+++ SOURCE MATERIAL +++
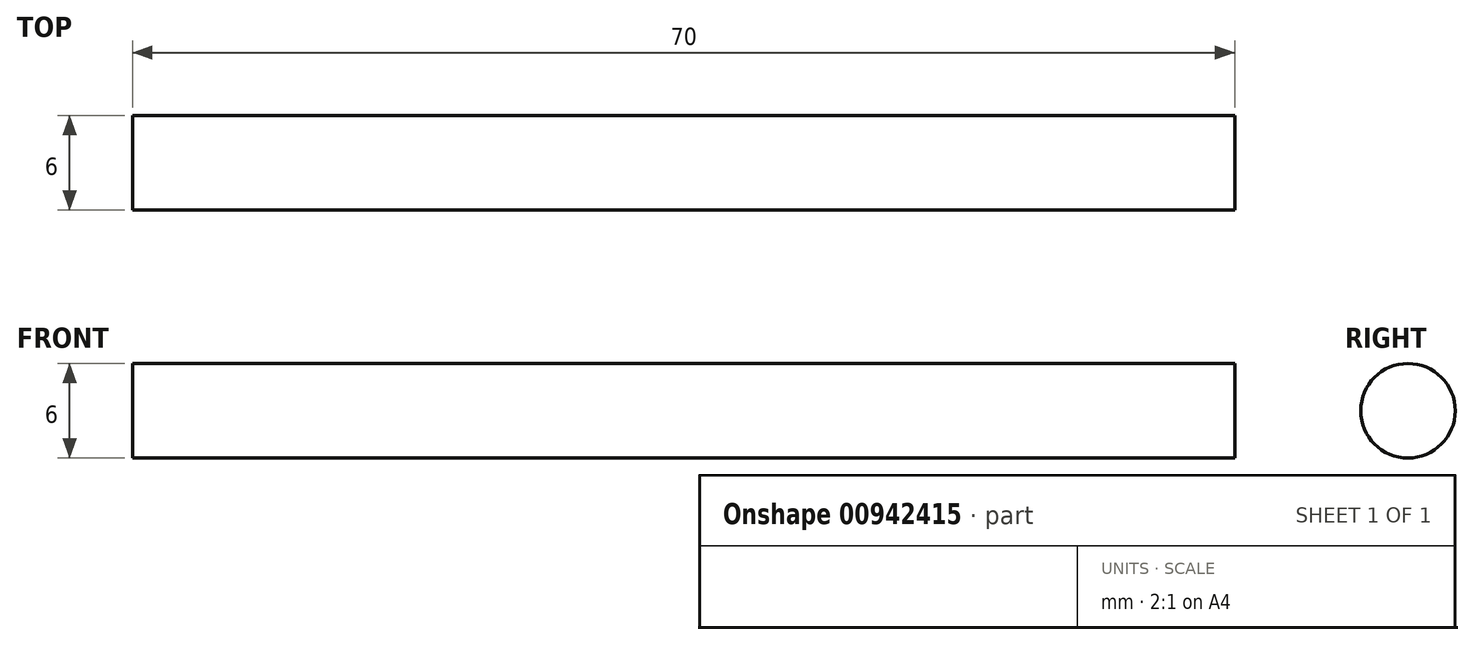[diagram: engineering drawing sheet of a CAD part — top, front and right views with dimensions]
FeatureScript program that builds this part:
annotation { "Feature Type Name" : "Feature", "Feature Type Description" : "" }
export const myFeature = defineFeature(function(context is Context, id is Id, definition is map)
    precondition{}
    {
        {
            var Q0;
            Q0=qCreatedBy(makeId("Right.planeOp"),FACE);
            var sketch = newSketch(context, id + "F0", { "sketchPlane" : qUnion([Q0])});
            skCircle(sketch, "E0", {"center": v(0, 0) * mm, "radius": 3 * mm});
            skSolve(sketch);
        }
        {
            var Q0;
            Q0=makeQuery(id+"F0.imprint","IMPRINT",FACE,{"disambiguationData":[TD([[makeQuery(id+"F0.imprint","IMPRINT",EDGE,{"derivedFrom":sQuery(id+"F0.wireOp",EDGE,"E0")}),1.0]])]});
            extrude(context, id + "F1", {"entities" : qUnion([Q0]), "depth" : 70 * mm, "offsetDistance" : 25 * mm});
        }
    });
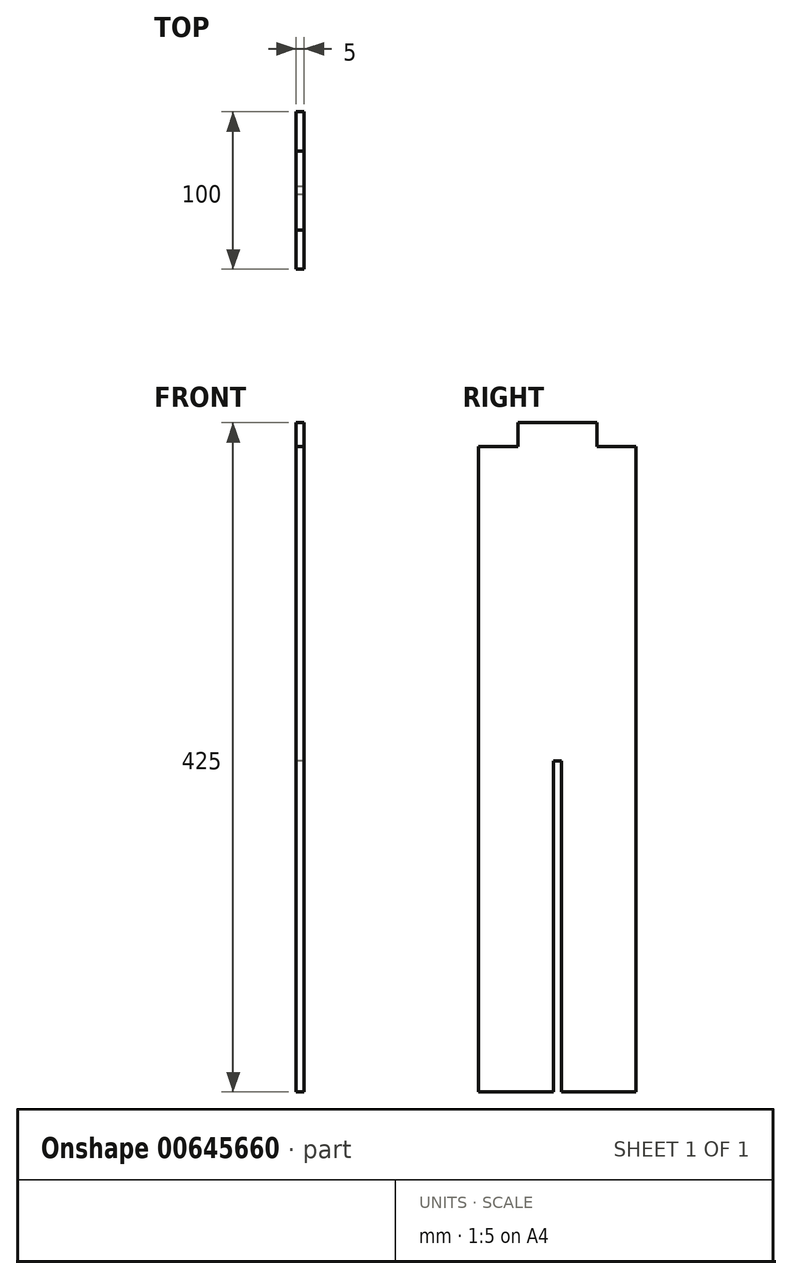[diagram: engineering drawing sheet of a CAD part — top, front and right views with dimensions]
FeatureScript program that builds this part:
+++
• **WHAT IS EXPECTED**
Edit all the records above by swapping "builds" for "creates" wherever it appears, with every other character kept as is. Omit the pictures.

• **ANSWER FOR THE TASK**
[diagram: engineering drawing sheet of a CAD part — top, front and right views with dimensions]
FeatureScript program that creates this part:
annotation { "Feature Type Name" : "Feature", "Feature Type Description" : "" }
export const myFeature = defineFeature(function(context is Context, id is Id, definition is map)
    precondition{}
    {
        {
            var Q0;
            Q0=qCreatedBy(makeId("Right.planeOp"),FACE);
            var sketch = newSketch(context, id + "F0", { "sketchPlane" : qUnion([Q0])});
            skCircle(sketch, "E0", {"center": v(0, 0) * mm, "radius": 3 * mm});
            skSolve(sketch);
        }
        {
            var Q0;
            Q0=makeQuery(id+"F0.imprint","IMPRINT",FACE,{"disambiguationData":[TD([[makeQuery(id+"F0.imprint","IMPRINT",EDGE,{"derivedFrom":sQuery(id+"F0.wireOp",EDGE,"E0")}),1.0]])]});
            extrude(context, id + "F1", {"entities" : qUnion([Q0]), "depth" : 70 * mm, "offsetDistance" : 25 * mm});
        }
    });
[diagram: engineering drawing sheet of a CAD part — top, front and right views with dimensions]
FeatureScript program that creates this part:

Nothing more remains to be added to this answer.